Consider a single server queuing model with Poisson arrivals (λ = 4/hour) and exponential service (μ = 4/hour). The number in the system is restricted to a maximum of 10. The probability that a person who comes in leaves without joining the queue is

1. 1/11
2. 1/10
3. 1/9
4. ½

Answer 1

Correct Answer - Option 1 : 1/11

Concept:

Traffic intensity \(ρ \; = \;\frac{\lambda }{\mu}\; \)

\(\mathop \sum \limits_{n\; = \;0}^{n} {P_n}\; = \;1\)

The probability that there are n customer in the system Pn = P₀ × ρⁿ

where, P₀ = probability of zero customer in queue

Calculation:

Given: 

λ = 4 per hour

μ = 4 per hour

Traffic intensity \(ρ \; = \;\frac{\lambda }{\mu}\; = \;\frac{4}{4}\; = \;1\)

We know that,

\(\mathop \sum \limits_{n\; = \;0}^{10} {P_n}\; = \;1\)

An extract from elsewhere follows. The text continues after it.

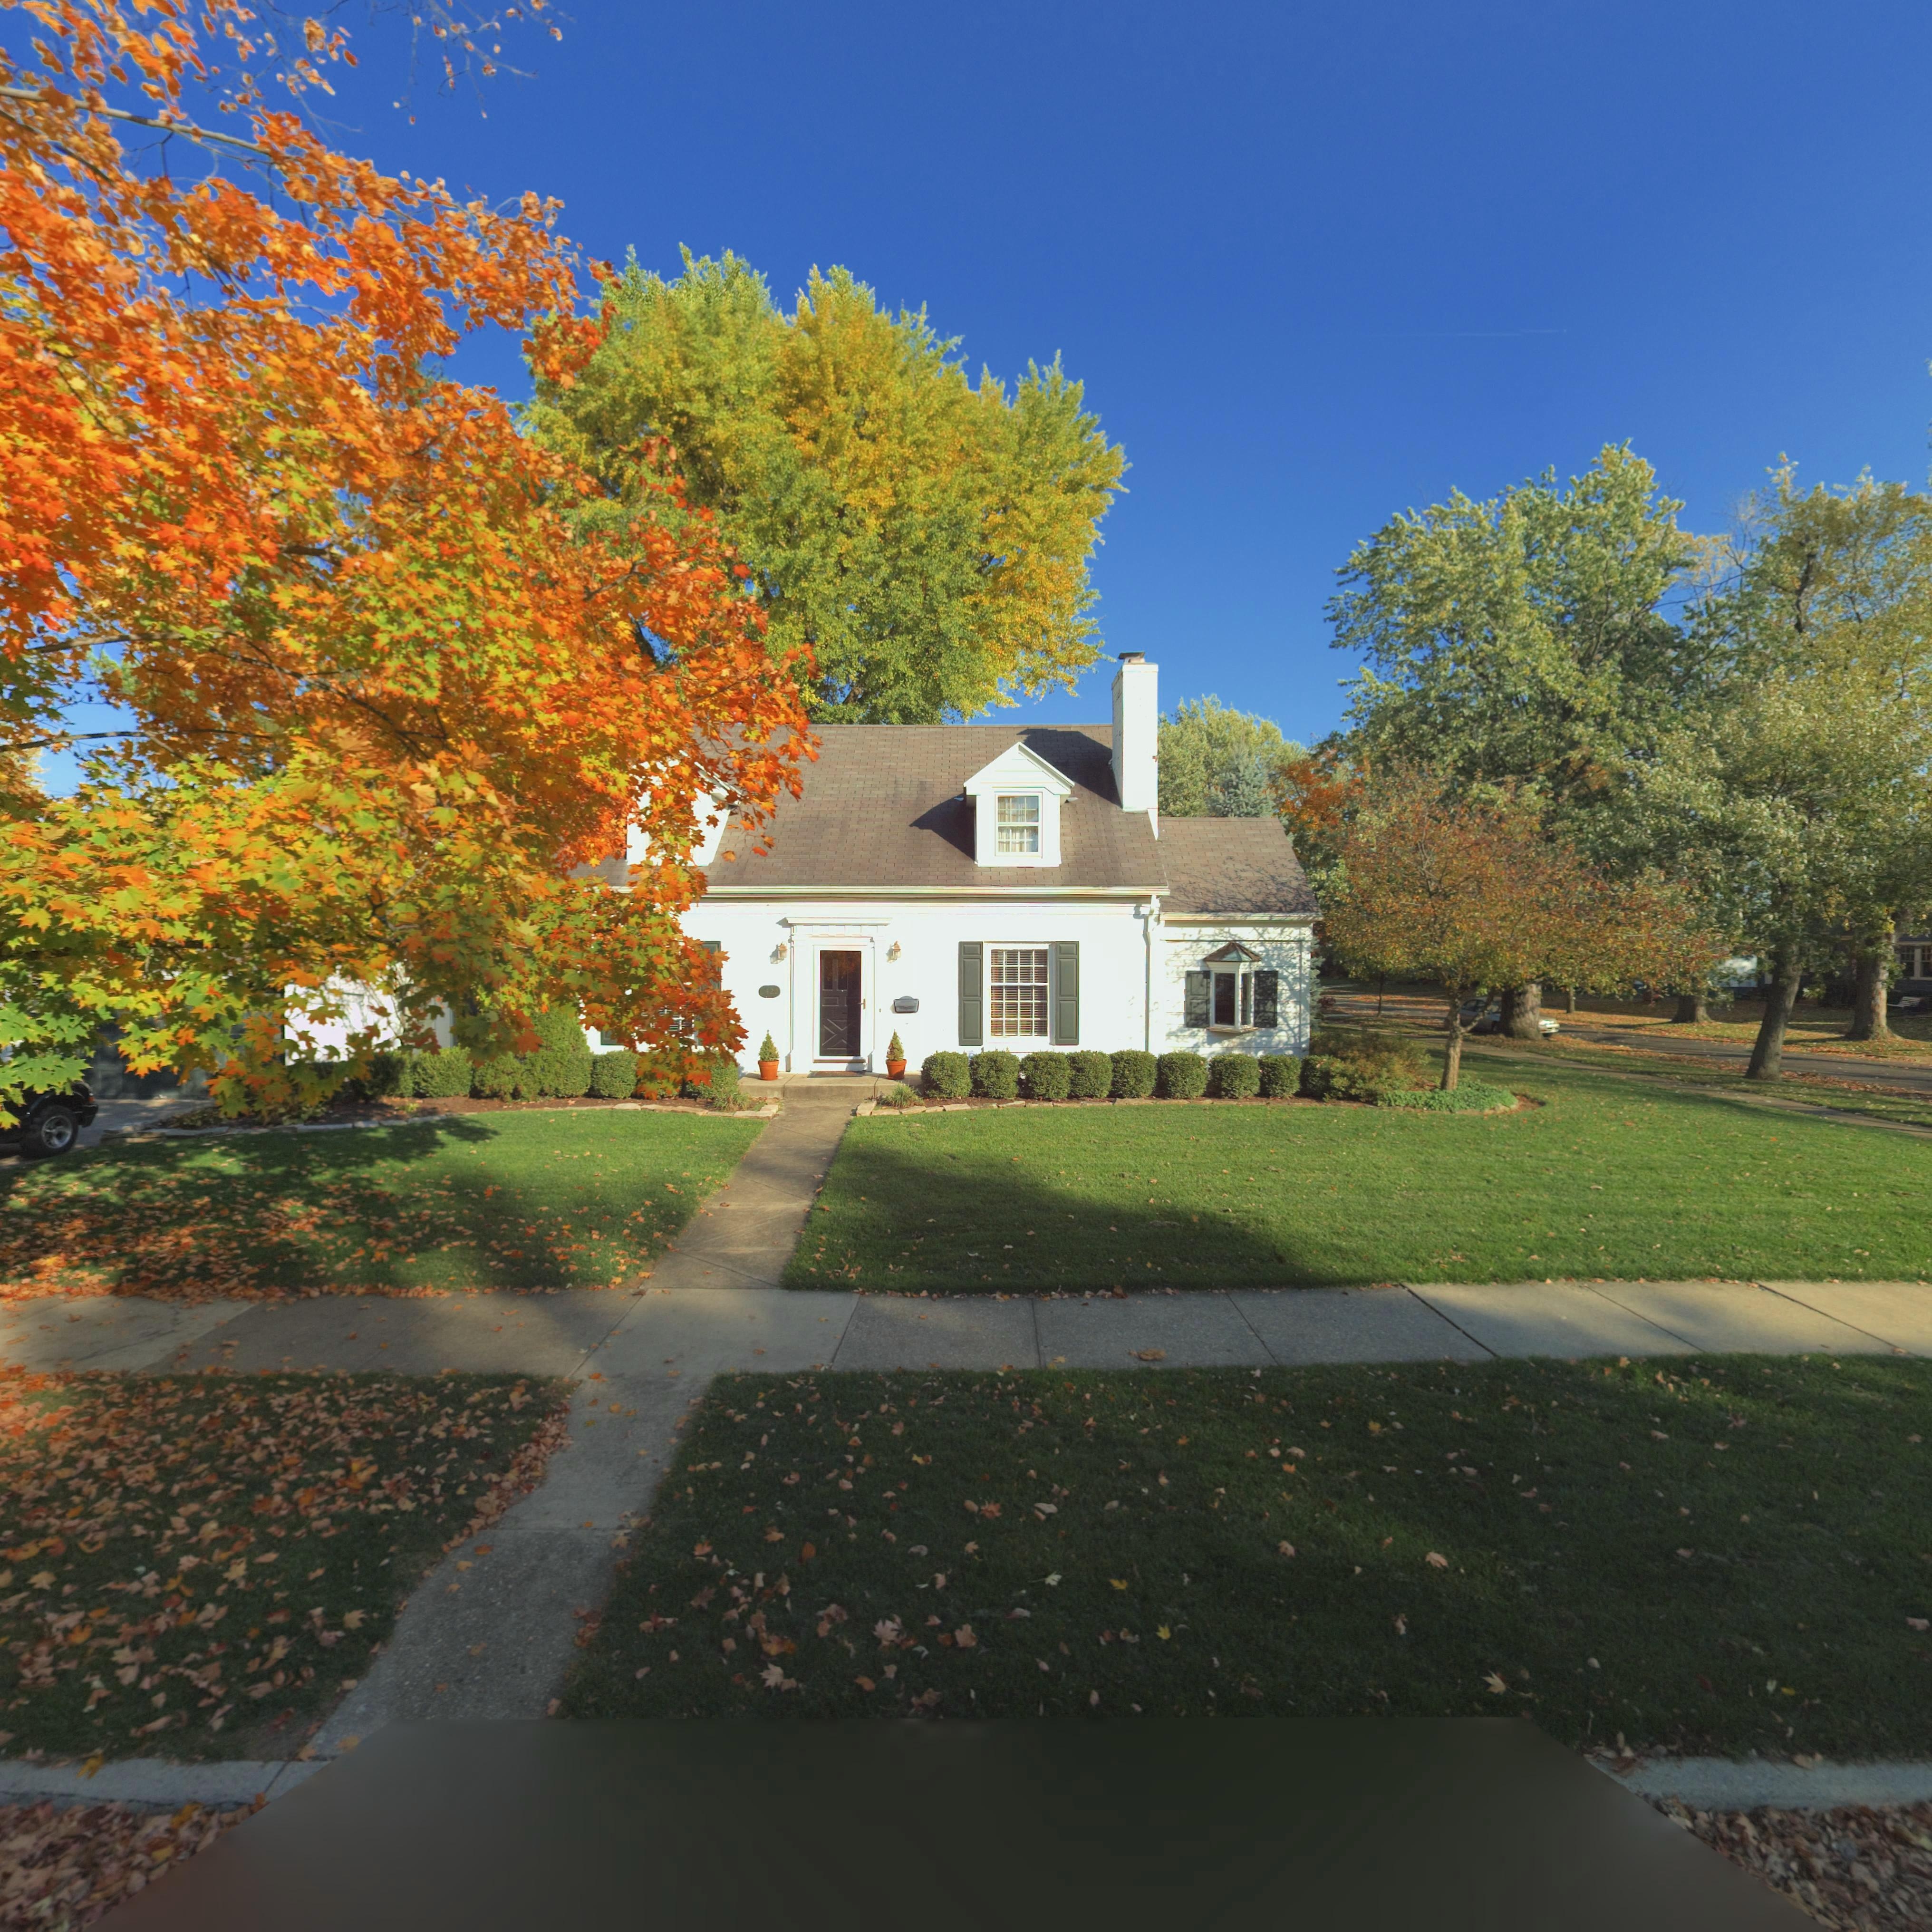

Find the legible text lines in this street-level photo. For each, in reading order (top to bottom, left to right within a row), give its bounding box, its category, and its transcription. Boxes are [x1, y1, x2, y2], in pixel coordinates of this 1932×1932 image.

[760, 988, 778, 995] StreetNumber: 1420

∴ P₀ + P₁ + P₃ + … + P₁₀ = 1

P₀ + ρP₀ + ρ²P₀ + ρ³P₀ + … + ρ¹⁰P₀ = 1

P₀(1 + ρ + ρ² + …. + ρ¹⁰) = 1

P₀(1 + 1 + …. + 1) = 1

\({P_0}\; = \;\frac{1}{{11}}\)

Probability that a person who comes in leaves without joining the queue i.e.

\({P_{11}}\; = \;{ρ ^{11}}{P_0}\; = \;{\left( 1 \right)^{11}} × \frac{1}{{11}}\; = \;\frac{1}{{11}}\)